## EXTRACTED ENTRIES
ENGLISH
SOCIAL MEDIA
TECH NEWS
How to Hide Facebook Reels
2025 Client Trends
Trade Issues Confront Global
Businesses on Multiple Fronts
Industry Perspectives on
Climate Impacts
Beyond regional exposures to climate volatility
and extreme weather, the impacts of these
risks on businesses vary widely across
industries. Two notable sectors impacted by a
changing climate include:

--

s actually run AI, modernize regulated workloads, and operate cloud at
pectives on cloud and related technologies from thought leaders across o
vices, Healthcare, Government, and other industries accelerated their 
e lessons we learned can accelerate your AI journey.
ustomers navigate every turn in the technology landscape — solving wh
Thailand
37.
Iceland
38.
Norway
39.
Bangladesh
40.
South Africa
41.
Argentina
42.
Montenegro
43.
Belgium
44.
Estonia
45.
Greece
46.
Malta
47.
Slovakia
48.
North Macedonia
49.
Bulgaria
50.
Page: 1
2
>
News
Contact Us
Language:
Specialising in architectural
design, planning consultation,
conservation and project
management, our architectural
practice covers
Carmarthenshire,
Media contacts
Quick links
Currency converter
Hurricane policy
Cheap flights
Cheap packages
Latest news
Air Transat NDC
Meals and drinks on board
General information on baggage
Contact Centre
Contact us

## WHAT YOU SHOULD DO
Give the lines from the one containing "s actually run" through the one containing "vices, Healthcare, Government, and", inclusive, switching "Government" to "Retail" and leaving everything else unchanged.

## ANSWER TO THE PROBLEM
s actually run AI, modernize regulated workloads, and operate cloud at
pectives on cloud and related technologies from thought leaders across o
vices, Healthcare, Retail, and other industries accelerated their 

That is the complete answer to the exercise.